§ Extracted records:

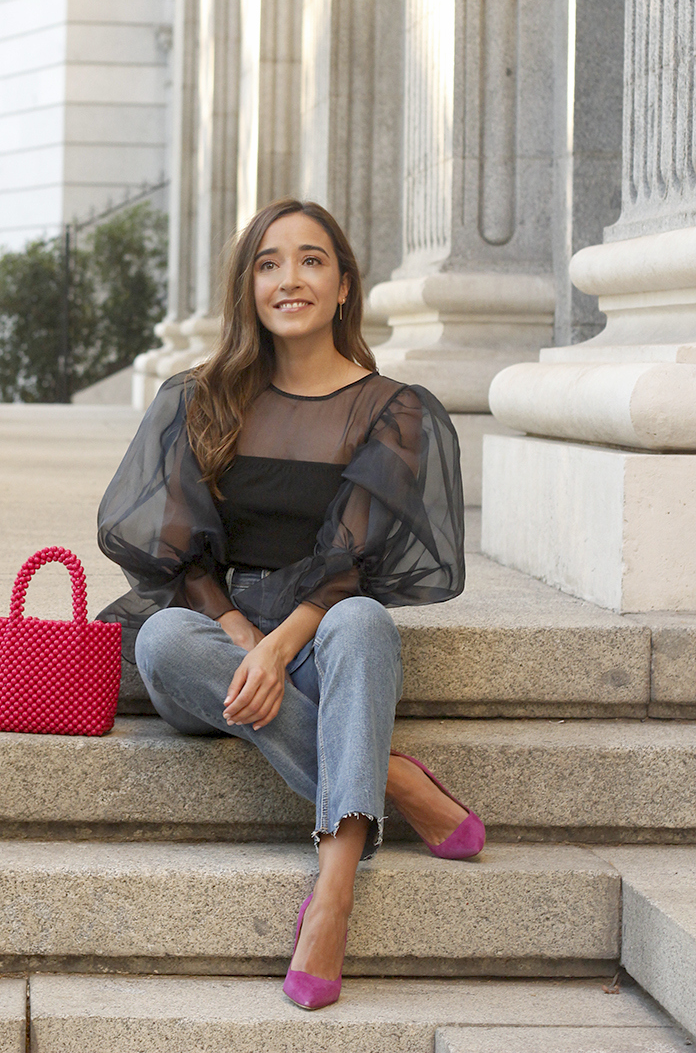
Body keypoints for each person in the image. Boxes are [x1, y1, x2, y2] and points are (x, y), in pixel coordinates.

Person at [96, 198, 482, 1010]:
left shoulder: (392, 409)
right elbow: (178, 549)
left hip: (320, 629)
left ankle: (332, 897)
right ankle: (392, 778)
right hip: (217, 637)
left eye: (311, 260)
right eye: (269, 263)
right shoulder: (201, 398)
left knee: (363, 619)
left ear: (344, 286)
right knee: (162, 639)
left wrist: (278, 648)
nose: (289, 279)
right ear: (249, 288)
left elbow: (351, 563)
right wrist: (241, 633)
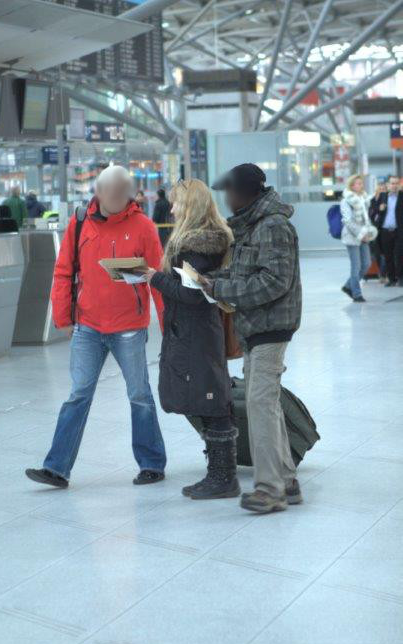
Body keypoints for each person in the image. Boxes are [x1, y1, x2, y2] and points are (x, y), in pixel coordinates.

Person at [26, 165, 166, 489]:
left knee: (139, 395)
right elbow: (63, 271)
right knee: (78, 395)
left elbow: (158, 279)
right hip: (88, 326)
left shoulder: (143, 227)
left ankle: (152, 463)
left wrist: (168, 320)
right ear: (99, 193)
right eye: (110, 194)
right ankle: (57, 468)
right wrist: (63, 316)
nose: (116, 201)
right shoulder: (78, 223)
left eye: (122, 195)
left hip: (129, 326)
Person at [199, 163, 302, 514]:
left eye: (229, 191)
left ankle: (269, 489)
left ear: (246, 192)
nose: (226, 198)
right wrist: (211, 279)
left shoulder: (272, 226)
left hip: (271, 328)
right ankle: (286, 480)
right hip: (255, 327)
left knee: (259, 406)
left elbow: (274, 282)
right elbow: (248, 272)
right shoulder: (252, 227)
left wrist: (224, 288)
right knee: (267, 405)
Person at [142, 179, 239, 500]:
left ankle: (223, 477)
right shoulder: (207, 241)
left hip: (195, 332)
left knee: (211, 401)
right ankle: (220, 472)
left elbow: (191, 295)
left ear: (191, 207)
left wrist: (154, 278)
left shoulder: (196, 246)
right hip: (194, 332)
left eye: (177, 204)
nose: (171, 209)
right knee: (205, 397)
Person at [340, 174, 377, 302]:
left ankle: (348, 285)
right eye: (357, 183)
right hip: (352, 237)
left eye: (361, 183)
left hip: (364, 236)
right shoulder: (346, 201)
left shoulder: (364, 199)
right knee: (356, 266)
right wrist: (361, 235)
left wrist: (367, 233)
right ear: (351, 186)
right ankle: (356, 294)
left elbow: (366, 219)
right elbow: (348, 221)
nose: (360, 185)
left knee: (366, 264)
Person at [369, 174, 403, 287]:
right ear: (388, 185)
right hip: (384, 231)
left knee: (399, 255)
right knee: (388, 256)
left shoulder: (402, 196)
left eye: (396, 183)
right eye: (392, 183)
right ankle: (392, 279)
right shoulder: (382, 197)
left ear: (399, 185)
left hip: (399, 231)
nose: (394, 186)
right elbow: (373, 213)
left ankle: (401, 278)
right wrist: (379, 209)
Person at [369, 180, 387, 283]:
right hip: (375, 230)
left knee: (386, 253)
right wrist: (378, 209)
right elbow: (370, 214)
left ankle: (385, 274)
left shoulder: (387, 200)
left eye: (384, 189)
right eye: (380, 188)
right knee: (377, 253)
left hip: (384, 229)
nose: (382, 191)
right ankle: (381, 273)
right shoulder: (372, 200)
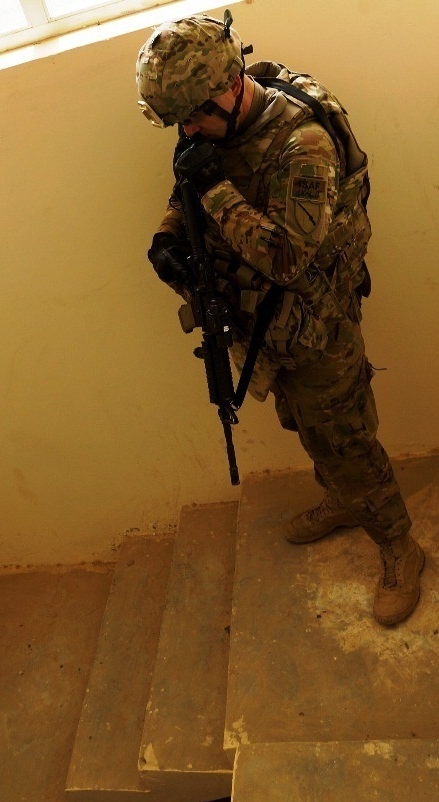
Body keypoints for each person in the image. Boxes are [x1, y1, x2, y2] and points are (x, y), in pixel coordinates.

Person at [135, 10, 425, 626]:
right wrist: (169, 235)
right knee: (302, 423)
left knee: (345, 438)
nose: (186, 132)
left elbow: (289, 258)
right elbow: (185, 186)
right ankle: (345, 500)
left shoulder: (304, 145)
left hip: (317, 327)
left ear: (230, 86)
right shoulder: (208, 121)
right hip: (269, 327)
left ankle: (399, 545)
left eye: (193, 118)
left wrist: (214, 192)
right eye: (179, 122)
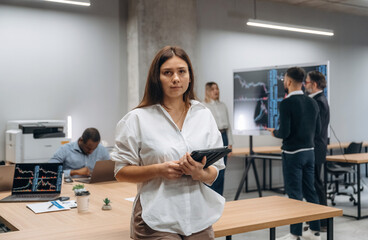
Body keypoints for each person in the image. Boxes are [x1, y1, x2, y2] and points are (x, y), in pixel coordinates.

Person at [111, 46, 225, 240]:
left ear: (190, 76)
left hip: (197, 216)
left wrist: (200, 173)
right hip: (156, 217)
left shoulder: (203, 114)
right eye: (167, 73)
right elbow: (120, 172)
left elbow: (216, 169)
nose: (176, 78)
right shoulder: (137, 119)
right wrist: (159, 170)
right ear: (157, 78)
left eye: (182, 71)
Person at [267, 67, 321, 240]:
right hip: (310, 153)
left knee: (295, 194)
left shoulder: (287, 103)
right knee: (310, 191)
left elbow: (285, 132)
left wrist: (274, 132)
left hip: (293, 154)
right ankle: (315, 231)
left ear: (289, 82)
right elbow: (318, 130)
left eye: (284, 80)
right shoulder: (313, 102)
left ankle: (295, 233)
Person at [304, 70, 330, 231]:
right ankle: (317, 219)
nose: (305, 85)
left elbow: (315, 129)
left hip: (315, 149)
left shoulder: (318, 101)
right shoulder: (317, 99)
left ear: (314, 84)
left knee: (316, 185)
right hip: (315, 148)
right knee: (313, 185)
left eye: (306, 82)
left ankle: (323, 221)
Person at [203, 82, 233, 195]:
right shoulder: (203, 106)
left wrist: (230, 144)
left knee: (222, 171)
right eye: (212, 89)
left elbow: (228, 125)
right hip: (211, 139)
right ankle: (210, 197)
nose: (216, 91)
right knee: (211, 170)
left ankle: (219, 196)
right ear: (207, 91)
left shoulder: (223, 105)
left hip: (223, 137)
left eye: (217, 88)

§ Work task: Each line from the first line of the records through the line containing "left knee: (366, 264)" must be reproduced exactly, with both ends included and all pictures omitted; nothing else belongs in the answer.

§ Solved exercise:
Body keypoints for each person in the image. Boxes are [x1, y1, x2, y2] and points are (x, y), in pixel coordinates.

Person at [96, 198, 482, 1010]:
left shoulder: (392, 409)
right elbow: (178, 549)
left hip: (320, 629)
left ankle: (332, 897)
right ankle: (392, 778)
right hip: (217, 637)
left eye: (311, 260)
right eye: (269, 263)
right shoulder: (201, 398)
left knee: (363, 619)
left ear: (344, 286)
right knee: (162, 639)
left wrist: (278, 648)
nose: (289, 279)
right ear: (249, 288)
left elbow: (351, 563)
right wrist: (241, 633)
Body keypoints for each person in the image. Boxes are [x1, y1, x2, y2] and points are (x, y), in pixel coordinates.

Person at [26, 165, 166, 489]:
left knee: (139, 395)
right elbow: (63, 271)
right knee: (78, 395)
left elbow: (158, 279)
right hip: (88, 326)
left shoulder: (143, 227)
left ankle: (152, 463)
left wrist: (168, 320)
right ear: (99, 193)
right eye: (110, 194)
right ankle: (57, 468)
right wrist: (63, 316)
nose: (116, 201)
right shoulder: (78, 223)
left eye: (122, 195)
left hip: (129, 326)
Person at [199, 163, 302, 514]:
left eye: (229, 191)
left ankle: (269, 489)
left ear: (246, 192)
nose: (226, 198)
right wrist: (211, 279)
left shoulder: (272, 226)
left hip: (271, 328)
right ankle: (286, 480)
right hip: (255, 327)
left knee: (259, 406)
left elbow: (274, 282)
right elbow: (248, 272)
right shoulder: (252, 227)
left wrist: (224, 288)
right knee: (267, 405)
Person at [142, 179, 239, 500]:
left ankle: (223, 477)
right shoulder: (207, 241)
left hip: (195, 332)
left knee: (211, 401)
right ankle: (220, 472)
left elbow: (191, 295)
left ear: (191, 207)
left wrist: (154, 278)
left shoulder: (196, 246)
right hip: (194, 332)
left eye: (177, 204)
nose: (171, 209)
right knee: (205, 397)
Person at [340, 174, 377, 302]:
left ankle: (348, 285)
right eye: (357, 183)
right hip: (352, 237)
left eye: (361, 183)
left hip: (364, 236)
right shoulder: (346, 201)
left shoulder: (364, 199)
right knee: (356, 266)
right wrist: (361, 235)
left wrist: (367, 233)
right ear: (351, 186)
right ankle: (356, 294)
left elbow: (366, 219)
right elbow: (348, 221)
nose: (360, 185)
left knee: (366, 264)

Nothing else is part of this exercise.